Stolbov L A, Filimonov D A, Poroikov V V
Laboratory of Structure-Function Based Drug Design, Department of Bioinformatics, Institute of Biomedical Chemistry, Moscow, Russian Federation.
SAR QSAR Environ Res. 2022 Oct;33(10):793-804. doi: 10.1080/1062936X.2022.2139751.

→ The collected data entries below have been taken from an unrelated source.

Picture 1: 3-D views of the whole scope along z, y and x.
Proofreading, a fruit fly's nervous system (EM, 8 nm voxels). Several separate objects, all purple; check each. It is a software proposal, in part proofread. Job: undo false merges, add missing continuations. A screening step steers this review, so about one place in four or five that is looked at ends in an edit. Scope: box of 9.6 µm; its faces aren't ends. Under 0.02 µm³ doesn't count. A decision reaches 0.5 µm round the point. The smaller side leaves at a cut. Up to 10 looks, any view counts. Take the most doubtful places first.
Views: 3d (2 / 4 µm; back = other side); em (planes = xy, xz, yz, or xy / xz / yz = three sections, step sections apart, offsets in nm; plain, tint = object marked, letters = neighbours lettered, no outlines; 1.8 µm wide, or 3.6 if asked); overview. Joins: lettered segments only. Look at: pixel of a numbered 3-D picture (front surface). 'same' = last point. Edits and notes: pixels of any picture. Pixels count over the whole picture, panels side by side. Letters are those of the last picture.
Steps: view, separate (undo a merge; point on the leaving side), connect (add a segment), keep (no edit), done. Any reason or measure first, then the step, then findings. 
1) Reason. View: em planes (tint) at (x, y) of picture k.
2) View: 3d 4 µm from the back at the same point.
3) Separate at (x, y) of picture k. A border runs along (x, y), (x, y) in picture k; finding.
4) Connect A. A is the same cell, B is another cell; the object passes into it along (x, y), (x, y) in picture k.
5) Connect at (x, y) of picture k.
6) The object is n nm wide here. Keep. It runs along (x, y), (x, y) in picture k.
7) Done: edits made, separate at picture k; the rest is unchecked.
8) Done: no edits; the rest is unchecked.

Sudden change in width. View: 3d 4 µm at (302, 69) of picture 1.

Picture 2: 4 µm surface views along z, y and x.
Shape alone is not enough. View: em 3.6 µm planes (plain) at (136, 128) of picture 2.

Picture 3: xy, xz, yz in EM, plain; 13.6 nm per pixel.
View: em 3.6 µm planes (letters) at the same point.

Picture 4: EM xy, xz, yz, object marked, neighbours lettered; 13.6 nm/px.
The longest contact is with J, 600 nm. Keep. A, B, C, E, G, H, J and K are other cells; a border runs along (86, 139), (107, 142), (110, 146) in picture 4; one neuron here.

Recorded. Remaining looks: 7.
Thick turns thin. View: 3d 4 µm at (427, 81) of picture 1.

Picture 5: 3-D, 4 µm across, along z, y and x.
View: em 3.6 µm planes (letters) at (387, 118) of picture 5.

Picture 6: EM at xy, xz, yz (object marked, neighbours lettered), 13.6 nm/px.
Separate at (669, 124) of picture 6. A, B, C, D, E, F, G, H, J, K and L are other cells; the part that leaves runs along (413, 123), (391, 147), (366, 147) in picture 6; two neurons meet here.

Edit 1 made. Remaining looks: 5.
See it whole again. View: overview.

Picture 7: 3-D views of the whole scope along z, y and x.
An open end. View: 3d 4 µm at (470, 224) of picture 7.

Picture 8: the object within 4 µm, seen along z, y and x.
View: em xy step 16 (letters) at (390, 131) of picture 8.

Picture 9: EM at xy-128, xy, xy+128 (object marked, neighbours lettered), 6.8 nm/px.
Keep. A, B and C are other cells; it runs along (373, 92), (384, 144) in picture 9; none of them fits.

The accuracy and performance of (Q)SAR models depend significantly on the data used for training. Datasets prepared on the basis of publicly available databases contain structures belonging to different chemical classes and have a highly imbalanced actives/inactives ratio. Currently, hundreds of structural descriptors are used in (Q)SAR studies. The abundance of structural descriptors gives rise to the problem of the constructed (Q)SAR models stability. The methods frequently used for the selection of a small fraction of the 'best' descriptors usually do not have sufficient mathematical justification. We propose a new approach to a self-consistent classifier for SAR analysis in order to overcome these problems. Logistic (SCLC) and extreme (SCEC) extensions of self-consistent regression (SCR) were implemented to enhance the classification capabilities of SCR. The approach was applied to classification models' development for inhibiting activity endpoints in HIV-1-related data and toxicity endpoints with subsequent fivefold cross-validation to estimate the models' performance. Comparison of the proposed SCLC and SCEC models with those developed using the original SCR and support vector machine demonstrated the comparable accuracy. Advantages in feature selection using our approach provide more generalizable (Q)SAR models. In particular, the crucial factors responsible for the observed value are determined unambiguously.
(定量)构效关系(QSAR)模型的准确性和性能在很大程度上取决于用于训练的数据。基于公开可用数据库制备的数据集包含属于不同化学类别的结构,并且活性/非活性比例高度失衡。目前,(定量)构效关系研究中使用了数百种结构描述符。大量的结构描述符导致了所构建的(定量)构效关系模型稳定性的问题。常用于选择一小部分“最佳”描述符的方法通常没有充分的数学依据。为了克服这些问题,我们提出了一种用于SAR分析的自洽分类器的新方法。实施了自洽回归(SCR)的逻辑(SCLC)和极端(SCEC)扩展,以增强SCR的分类能力。该方法应用于HIV-1相关数据中抑制活性终点和毒性终点的分类模型开发,并随后进行五重交叉验证以评估模型的性能。将所提出的SCLC和SCEC模型与使用原始SCR和支持向量机开发的模型进行比较,结果表明准确性相当。使用我们的方法进行特征选择的优势提供了更具通用性的(定量)构效关系模型。特别是,明确确定了导致观测值的关键因素。